Building a portfolio culture means making sure there is sufficient investment in portfolio management tools, software, processes and in the team too through training and adequate resourcing. That also means putting in place an adequate feedback loop. Too often businesses don’t explain why project decisions have been made and why one business case is approved and another rejected. Sharing the results of the investment decisions and project selection processes helps everyone focus on what’s important (and decreases the likelihood of ridiculous projects being proposed – if executives know what’s getting approved and why they may stop putting forward ideas that won’t meet those criteria).
‘Spend more money on portfolio management’ might seem like a pretty basic point but the results are clear. In organizations where managers think strategically as well as spending time focusing on their departmental objectives, 70% of projects meet or exceed their ROI targets. If you compare that to businesses where managers don’t have a portfolio mindset and don’t think about the bigger picture only 50% of their projects hit their forecasted ROI. So there’s a strong link between portfolio management approaches and project success.
Do it yourself: Using portfolio management techniques to run the business should be part of the day to day operations. If you can make it ‘the way we work around here’ then you’ll see more projects succeed and effectiveness rates increase, although that does mean investing in training, resources and tools.

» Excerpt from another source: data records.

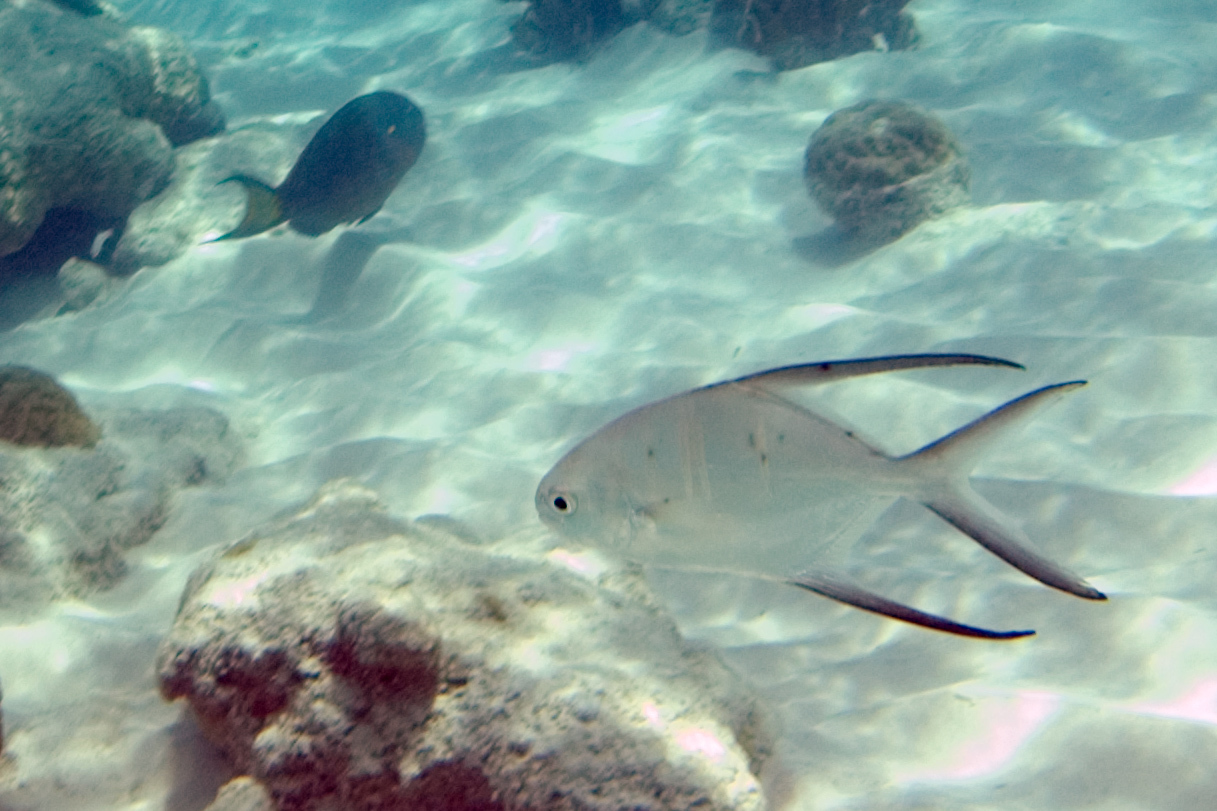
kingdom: Animalia
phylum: Chordata
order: Perciformes
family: Carangidae
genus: Trachinotus
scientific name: Trachinotus goodei
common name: Palometa
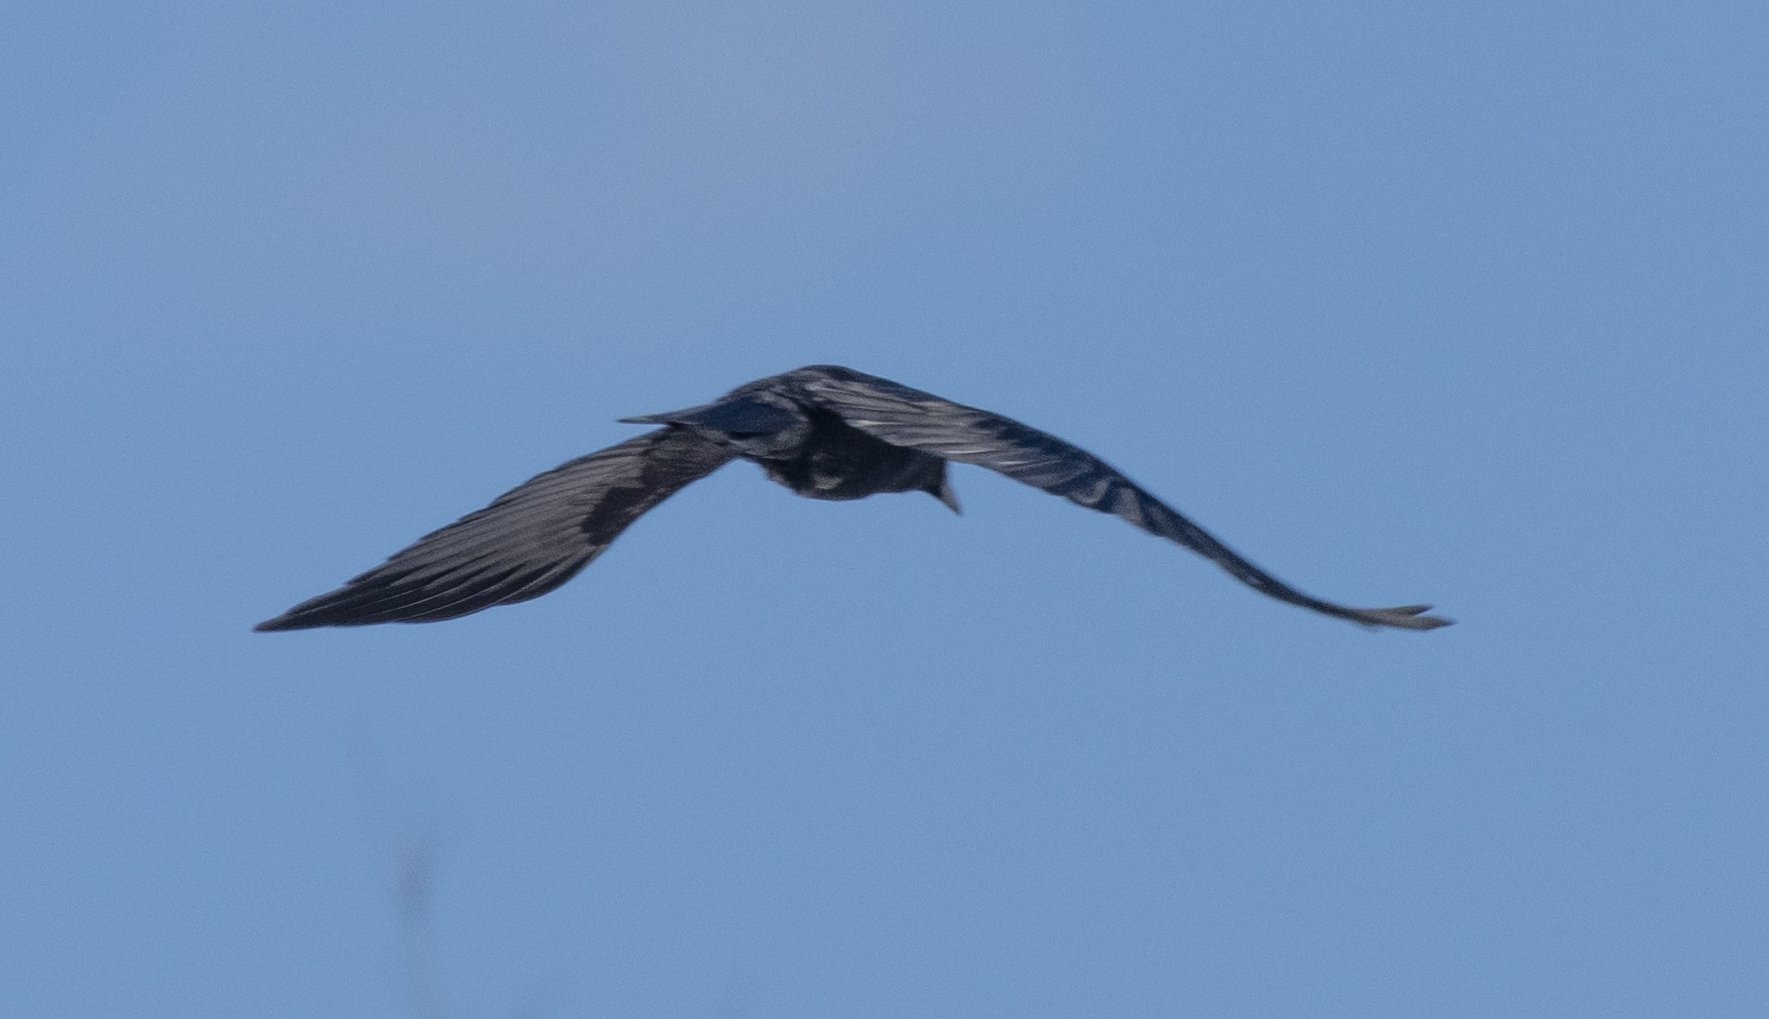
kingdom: Animalia
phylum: Chordata
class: Aves
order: Passeriformes
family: Corvidae
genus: Corvus
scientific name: Corvus brachyrhynchos
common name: American crow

#3: Implement appropriate tools
Formal prioritization tools can make you five times more likely to be effective and 14% more likely to deliver the predicted ROI on projects. Portfolio management software is an investment, but you can build these increased project success rates into the business case and measure success on an ongoing basis. Software saves a lot of the manual processing that your portfolio managers would have to do so you’ll also see manpower savings or at least a more effective team if they are adequately supported with the right tools. For example, reallocating resources to higher priority projects is easy when you have the complete organizational view, but much more difficult if you have to go to each project manager and ask for a resource report.
Tools aren’t the only thing that you need for good portfolio management. A set of standardized processes can also help. This improves success rates because it ensures everyone is performing in a similar way and it speeds things up as individual project managers don’t have to reinvent the wheel every time they need a new template or report. Standard processes ensure that the right senior managers are involved in decision making and improve project controls.
Do it yourself: Standardize your practices and invest in enterprise tools to help you manage your portfolio effectively. Remember that your needs as a business will be very different to another organization’s so take the time to choose the right solutions for you.
The PMI study concludes that good portfolio management increases ROI and reduces business risk which gives organizations the opportunity to operate effectively and deliver value. Who doesn’t want that?